O you, who often exclaim, “I
don’t know what is the matter with my wife!”
you will kiss this page of transcendent philosophy,
for you will find in it the key to every woman’s
character! But as to knowing women as well
as I know them, it will not be knowing them much;
they don’t know themselves! In fact, as
you well know, God was Himself mistaken in the only
one that He attempted to manage and to whose manufacture
He had given personal attention.
Caroline is very willing to sting
Adolphe at all hours, but this privilege of letting
a wasp off now and then upon one’s consort (the
legal term), is exclusively reserved to the wife.

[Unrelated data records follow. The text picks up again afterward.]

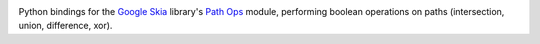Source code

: |Travis CI Status| |Appveyor CI Status|

Python bindings for the `Google Skia <https://skia.org>`__ library's
`Path Ops <https://skia.org/dev/present/pathops>`__ module, performing
boolean operations on paths (intersection, union, difference, xor).

.. |Travis CI Status| image:: https://travis-ci.org/fonttools/skia-pathops.svg?branch=master
   :target: https://travis-ci.org/fonttools/skia-pathops
.. |Appveyor CI Status| image:: https://ci.appveyor.com/api/projects/status/bxbe5cy07avkkmqw?svg=true
   :target: https://ci.appveyor.com/project/fonttools/skia-pathops/branch/master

Adolphe is a monster if he starts off a single fly
at Caroline. On her part, it is a delicious joke,
a new jest to enliven their married life, and one
dictated by the purest intentions; while on Adolphe’s
part, it is a piece of cruelty worthy a Carib, a disregard
of his wife’s heart, and a deliberate plan to
give her pain. But that is nothing.
“So you are really in love with
Madame de Fischtaminel?” Caroline asks.
“What is there so seductive in the mind or the
manners of the spider?”
“Why, Caroline ”
“Oh, don’t undertake to
deny your eccentric taste,” she returns, checking
a negation on Adolphe’s lips. “I have
long seen that you prefer that Maypole [Madame de
Fischtaminel is thin] to me. Very well! go on;
you will soon see the difference.”
Do you understand? You cannot
suspect Caroline of the slightest inclination for
Monsieur Deschars, a low, fat, red-faced man, formerly
a notary, while you are in love with Madame de Fischtaminel!

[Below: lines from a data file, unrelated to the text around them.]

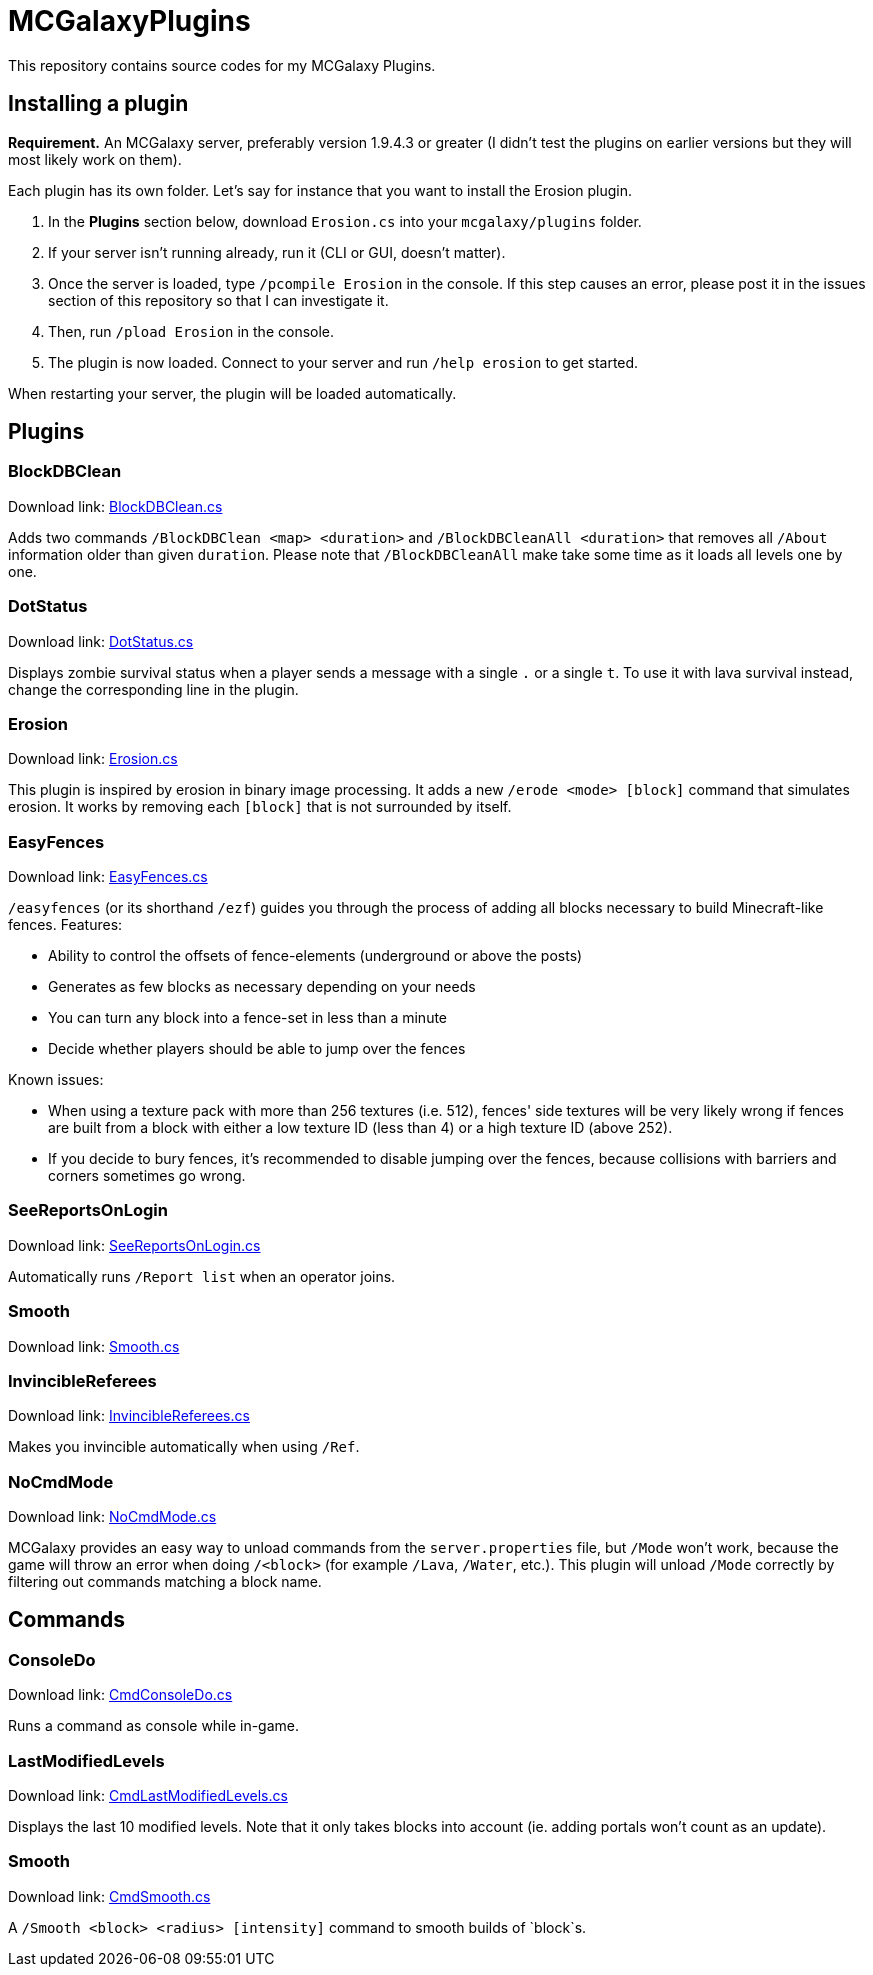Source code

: = MCGalaxyPlugins

This repository contains source codes for my MCGalaxy Plugins.

== Installing a plugin

*Requirement.* An MCGalaxy server, preferably version 1.9.4.3 or greater (I didn't test the plugins on earlier versions but they will most likely work on them).

Each plugin has its own folder. Let's say for instance that you want to install the Erosion plugin.

. In the *Plugins* section below, download `Erosion.cs` into your `mcgalaxy/plugins` folder.
. If your server isn't running already, run it (CLI or GUI, doesn't matter).
. Once the server is loaded, type `/pcompile Erosion` in the console. If this step causes an error, please post it in the issues section of this repository so that I can investigate it.
. Then, run `/pload Erosion` in the console.
. The plugin is now loaded. Connect to your server and run `/help erosion` to get started.

When restarting your server, the plugin will be loaded automatically.

== Plugins

=== BlockDBClean

Download link: link:https://raw.githubusercontent.com/dflat2/MCGalaxyPlugins/main/BlockDBClean/BlockDBClean.cs[BlockDBClean.cs]

Adds two commands `/BlockDBClean <map> <duration>` and `/BlockDBCleanAll <duration>` that removes all `/About` information older than given `duration`. Please note that `/BlockDBCleanAll` make take some time as it loads all levels one by one.

=== DotStatus

Download link: link:https://raw.githubusercontent.com/dflat2/MCGalaxyPlugins/main/DotStatus/DotStatus.cs[DotStatus.cs]

Displays zombie survival status when a player sends a message with a single `.` or a single `t`. To use it with lava survival instead, change the corresponding line in the plugin.

=== Erosion

Download link: link:https://raw.githubusercontent.com/dflat2/MCGalaxyPlugins/main/Erosion/Erosion.cs[Erosion.cs]

This plugin is inspired by erosion in binary image processing. It adds a new `/erode <mode> [block]` command that simulates erosion. It works by removing each `[block]` that is not surrounded by itself.

=== EasyFences

Download link: link:https://raw.githubusercontent.com/dflat2/MCGalaxyPlugins/main/EasyFences/EasyFences.cs[EasyFences.cs]

`/easyfences` (or its shorthand `/ezf`) guides you through the process of adding all blocks necessary to build Minecraft-like fences. Features:

* Ability to control the offsets of fence-elements (underground or above the posts)
* Generates as few blocks as necessary depending on your needs
* You can turn any block into a fence-set in less than a minute
* Decide whether players should be able to jump over the fences

Known issues:

* When using a texture pack with more than 256 textures (i.e. 512), fences' side textures  will be very likely wrong if fences are built from a block with either a low texture ID (less than 4) or a high texture ID (above 252).
* If you decide to bury fences, it's recommended to disable jumping over the fences, because collisions with barriers and corners sometimes go wrong.

=== SeeReportsOnLogin

Download link: link:https://raw.githubusercontent.com/dflat2/MCGalaxyPlugins/main/SeeReportsOnLogin/SeeReportsOnLogin.cs[SeeReportsOnLogin.cs]

Automatically runs `/Report list` when an operator joins.

=== Smooth

Download link: link:https://raw.githubusercontent.com/dflat2/MCGalaxyPlugins/main/Smooth/Smooth.cs[Smooth.cs]


=== InvincibleReferees

Download link: link:https://raw.githubusercontent.com/dflat2/MCGalaxyPlugins/main/InvincibleReferees/InvincibleReferees.cs[InvincibleReferees.cs]

Makes you invincible automatically when using `/Ref`.

=== NoCmdMode

Download link: link:https://raw.githubusercontent.com/dflat2/MCGalaxyPlugins/main/NoCmdMode/NoCmdMode.cs[NoCmdMode.cs]

MCGalaxy provides an easy way to unload commands from the `server.properties` file, but `/Mode` won't work, because the game will throw an error when doing `/<block>` (for example `/Lava`, `/Water`, etc.). This plugin will unload `/Mode` correctly by filtering out commands matching a block name.

== Commands

=== ConsoleDo

Download link: link:https://raw.githubusercontent.com/dflat2/MCGalaxyPlugins/main/Commands/Commands/CmdConsoleDo.cs[CmdConsoleDo.cs]

Runs a command as console while in-game.

=== LastModifiedLevels

Download link: link:https://raw.githubusercontent.com/dflat2/MCGalaxyPlugins/main/Commands/Commands/CmdLastModifiedLevels.cs[CmdLastModifiedLevels.cs]

Displays the last 10 modified levels. Note that it only takes blocks into account (ie. adding portals won't count as an update).

=== Smooth

Download link: link:https://raw.githubusercontent.com/dflat2/MCGalaxyPlugins/main/Commands/Commands/CmdSmooth.cs[CmdSmooth.cs]

A `/Smooth <block> <radius> [intensity]` command to smooth builds of `block`s.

Then Caroline, the Caroline whose simplicity caused
you such agony, Caroline who has become familiar with
society, Caroline becomes acute and witty: you
have two gadflies instead of one.
The next day she asks you, with a
charming air of interest, “How are you coming
on with Madame de Fischtaminel?”
When you go out, she says: “Go
and drink something calming, my dear.”
For, in their anger with a rival, all women, duchesses
even, will use invectives, and even venture
into the domain of Billingsgate; they make an offensive
weapon of anything and everything.
To try to convince Caroline that she
is mistaken and that you are indifferent to Madame
de Fischtaminel, would cost you dear. This is
a blunder that no sensible man commits; he would lose
his power and spike his own guns.
Oh! Adolphe, you have arrived
unfortunately at that season so ingeniously called
the Indian Summer of Marriage.
You must now pleasing task! win
your wife, your Caroline, over again, seize her by
the waist again, and become the best of husbands by
trying to guess at things to please her, so as to act
according to her whims instead of according to your
will. This is the whole question henceforth.